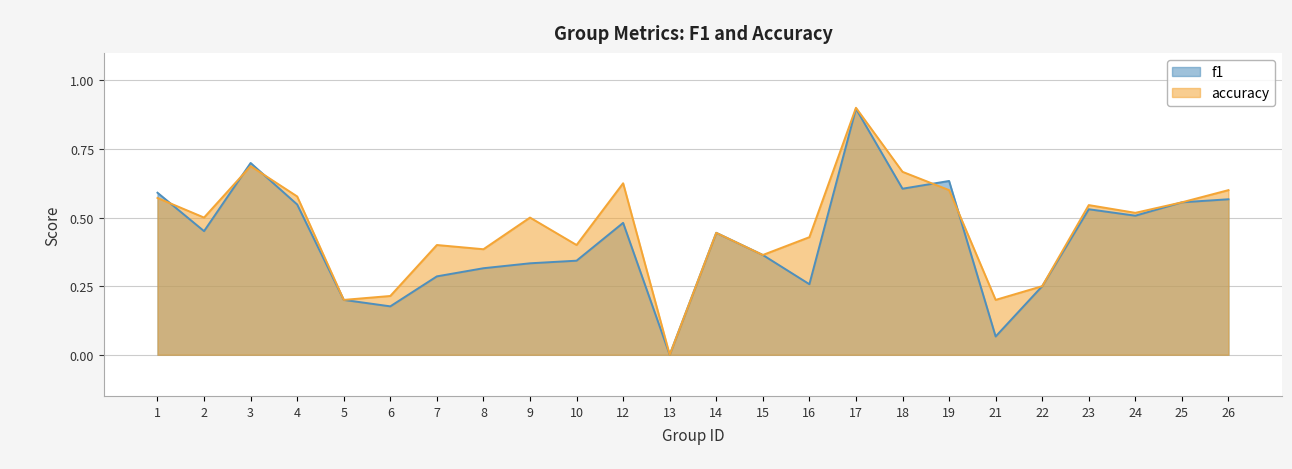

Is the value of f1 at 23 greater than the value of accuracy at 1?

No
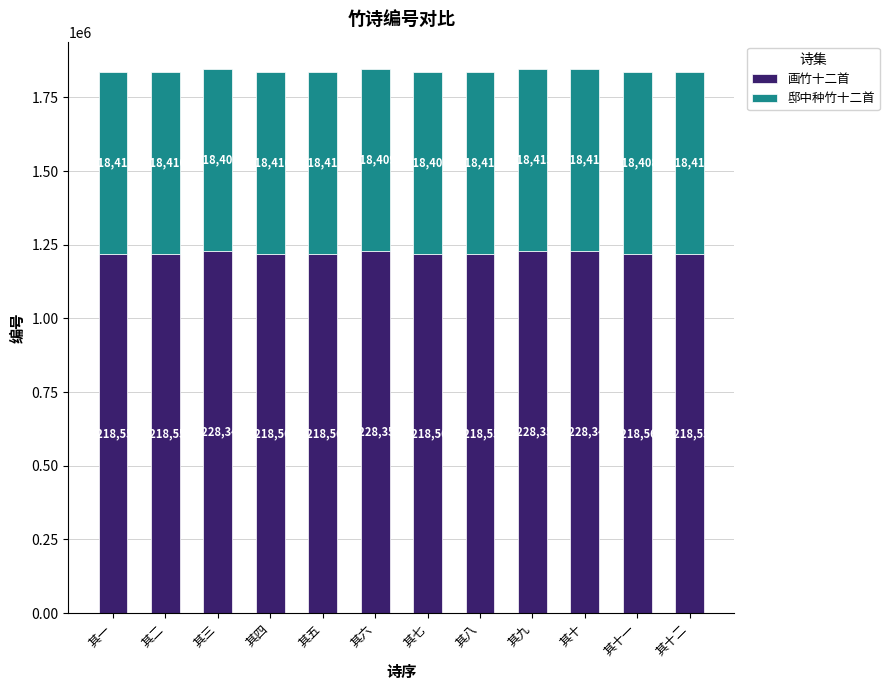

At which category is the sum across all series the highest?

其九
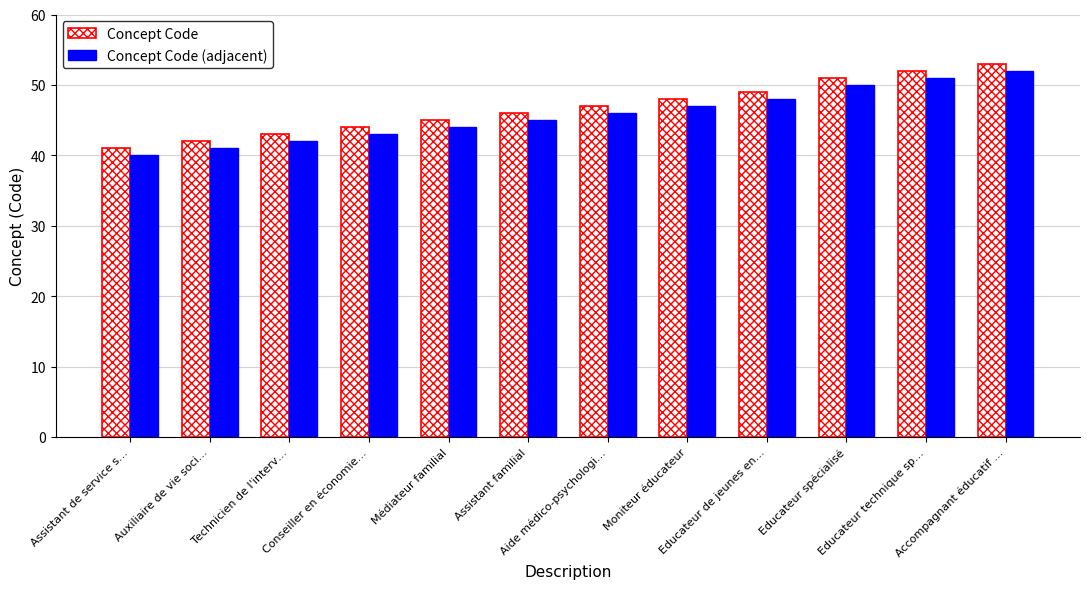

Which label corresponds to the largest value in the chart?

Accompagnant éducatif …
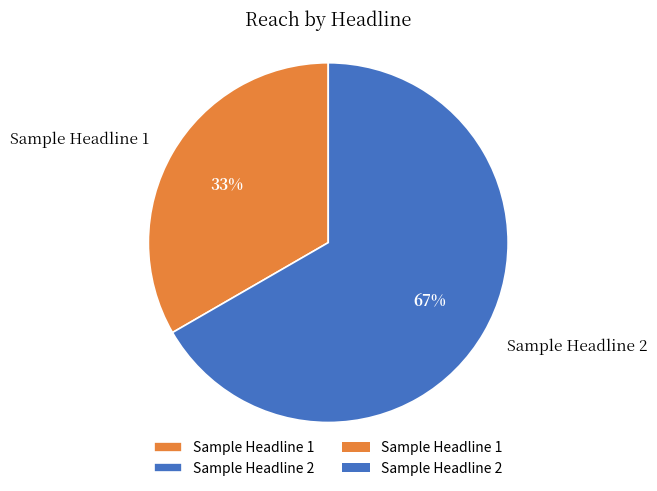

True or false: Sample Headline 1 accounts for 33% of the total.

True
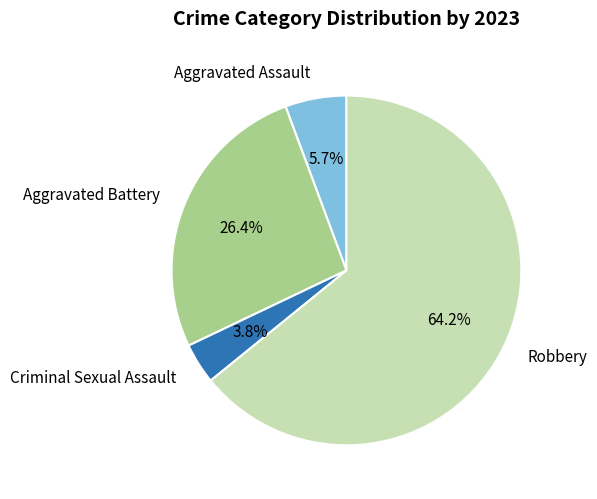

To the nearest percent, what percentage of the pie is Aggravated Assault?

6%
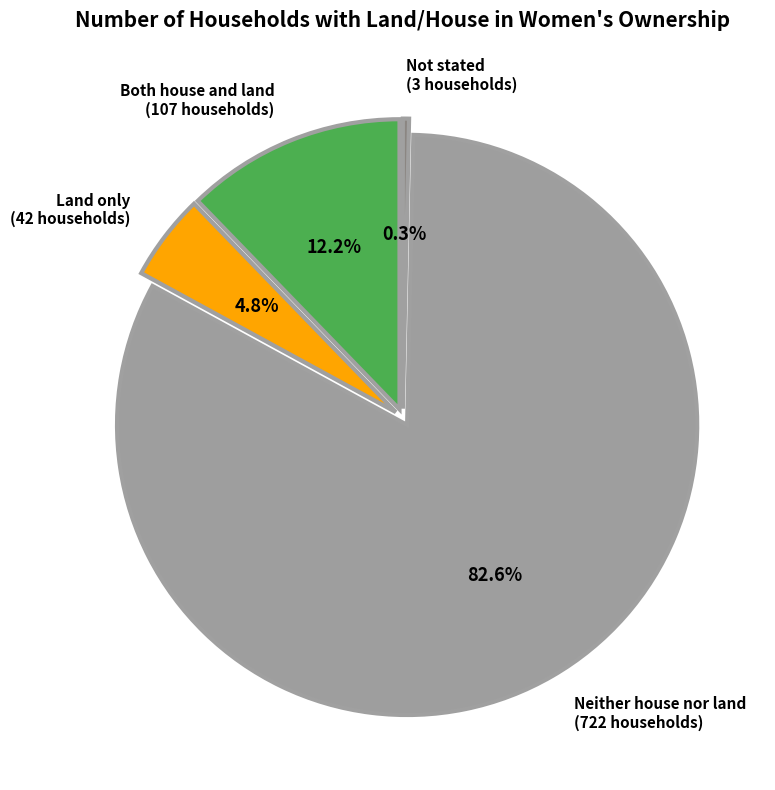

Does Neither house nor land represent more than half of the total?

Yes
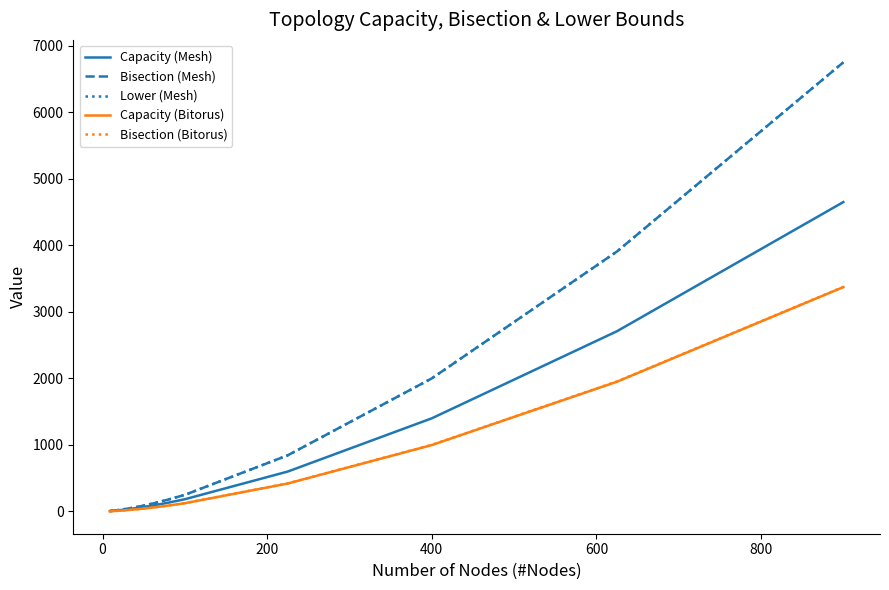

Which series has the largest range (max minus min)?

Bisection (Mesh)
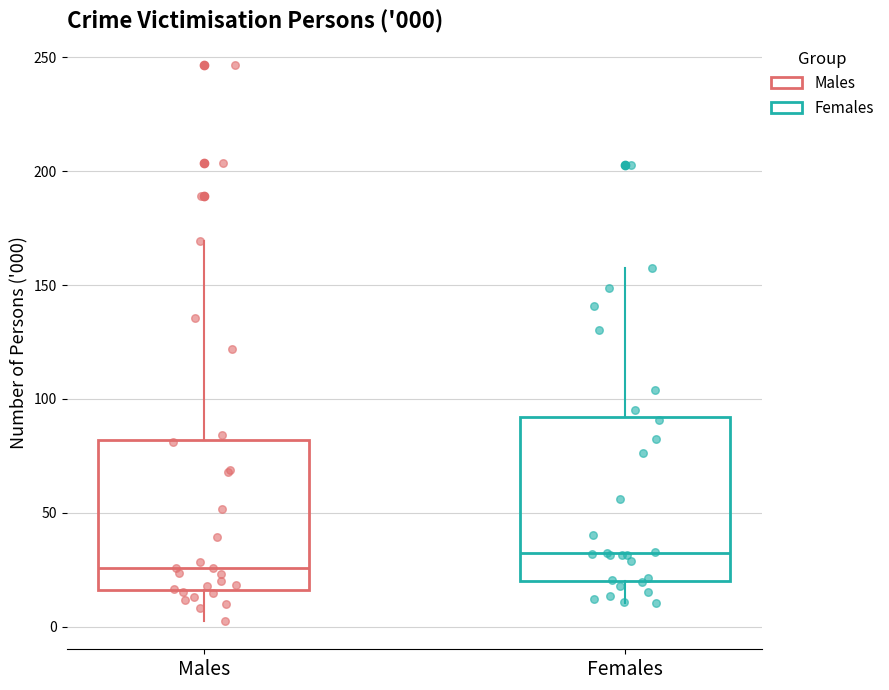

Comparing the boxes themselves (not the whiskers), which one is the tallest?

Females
=======
• **Exercise goal**:
Return every line of the material above that contains the string "True". Treat uppercase and lowercase letters as different.

• **Finished task**:
True or false: Sample Headline 1 accounts for 33% of the total.
True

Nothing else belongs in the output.